* **Aufgabe 1**:
Prüfe, ob die Aussagen (a), (b) und (c) mit dem Text über Peter Stamm übereinstimmen: (a) Der Dokumentarfilm trägt den Titel „Wechselspiel“. (b) Der Roman von Peter Stamm erscheint erst lange nach dem Film. (c) Der Film zeigt, wie Peter Stamm malt. Antworte jeweils mit Ja oder Nein und zitiere die entscheidenden Worte des Textes wörtlich.
* **Aufgabe 2**:
Führe den Text über Peter Stamm und den Dokumentarfilm im Anschluss an seinen letzten Satz fort.

* **Ausgewählter Auszug**:
Peter Stamm: "In einer dunkelblauen Stunde":"Ich habe euch ja erfunden"

Peter Stamm: "In einer dunkelblauen Stunde": Wie entsteht ein Roman? Der Dokumentarfilm "Wechselspiel" zeigt es am Beispiel von Peter Stamm.

Wie entsteht ein Roman? Der Dokumentarfilm "Wechselspiel" zeigt es am Beispiel von Peter Stamm.

(Foto: C-Films AG/Solothurner Filmtage)

Ein Dokumentarfilm zeigt, wie Peter Stamm schreibt, und zugleich erscheint ein Roman von ihm. Zwischen Autor und Werk, Wirklichkeit und Fiktion geschieht etwas Erstaunliches.

* **Quelldaten**:
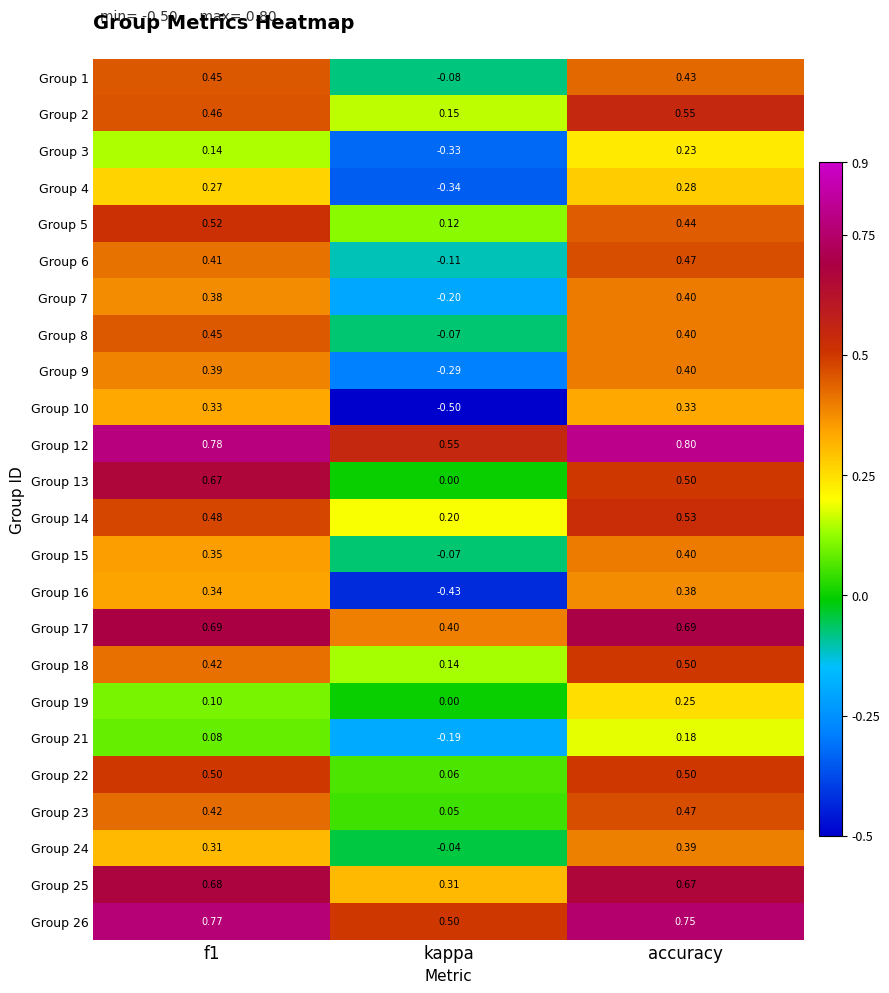

Is the value of Group 22 at kappa greater than the value of Group 12 at accuracy?

No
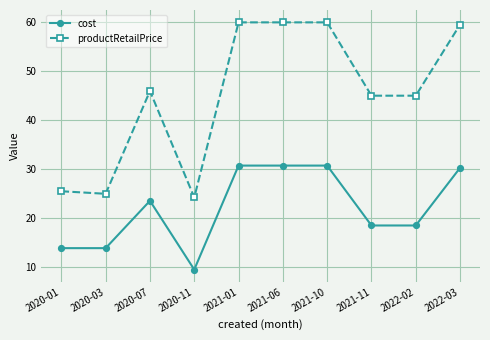

Is it true that productRetailPrice equals 46.0 at 2020-07?

True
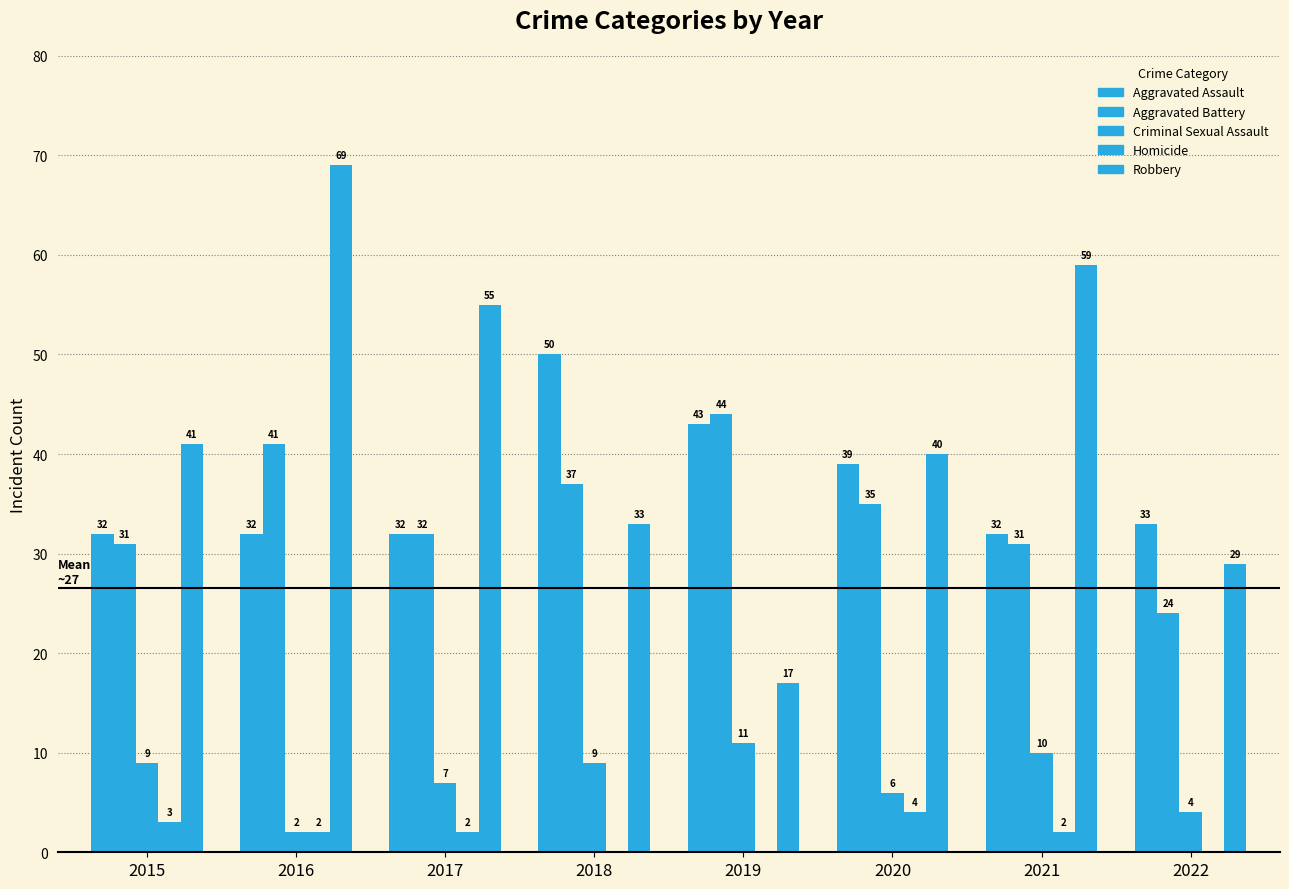

At which label does Robbery first exceed 41?

2016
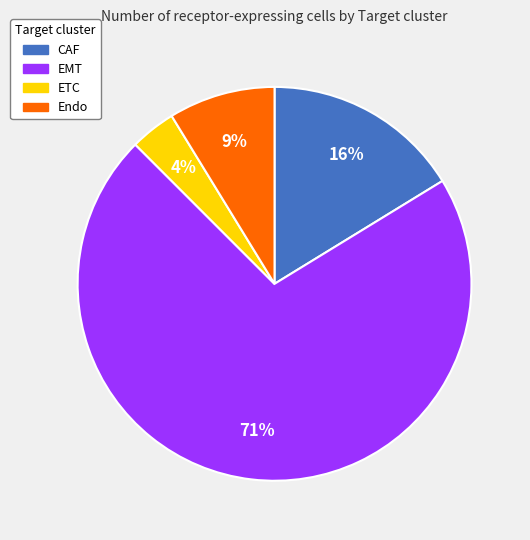

To the nearest percent, what is the combined percentage of ETC and CAF?

20%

* **Lösung 1**:
(a) Ja: „Der Dokumentarfilm "Wechselspiel" zeigt es am Beispiel von Peter Stamm.“
(b) Nein: „und zugleich erscheint ein Roman von ihm“
(c) Nein: „Ein Dokumentarfilm zeigt, wie Peter Stamm schreibt“

* **Lösung 2**:
Von Christoph Schröder

Sie sitzen sich gegenüber in einem kahlen Raum, der Autor und die Filmemacherin. Neben ihr der Kameramann. Der hat noch eine letzte Frage: "Peter, welche Aspekte hätte es nicht gegeben in deinem Roman, wenn wir nicht dabei gewesen wären?" Peter Stamm, der Autor, überlegt kurz, und dabei legt sich dieses schelmische Lächeln auf seine Züge, das man von ihm kennt. "Ihr seid ja meine Figuren. Ich habe euch ja erfunden. Von daher seid ihr doch automatisch immer dabei." Befremdete Blicke. Stamm lacht in sich hinein. Schnitt und Ende des Films.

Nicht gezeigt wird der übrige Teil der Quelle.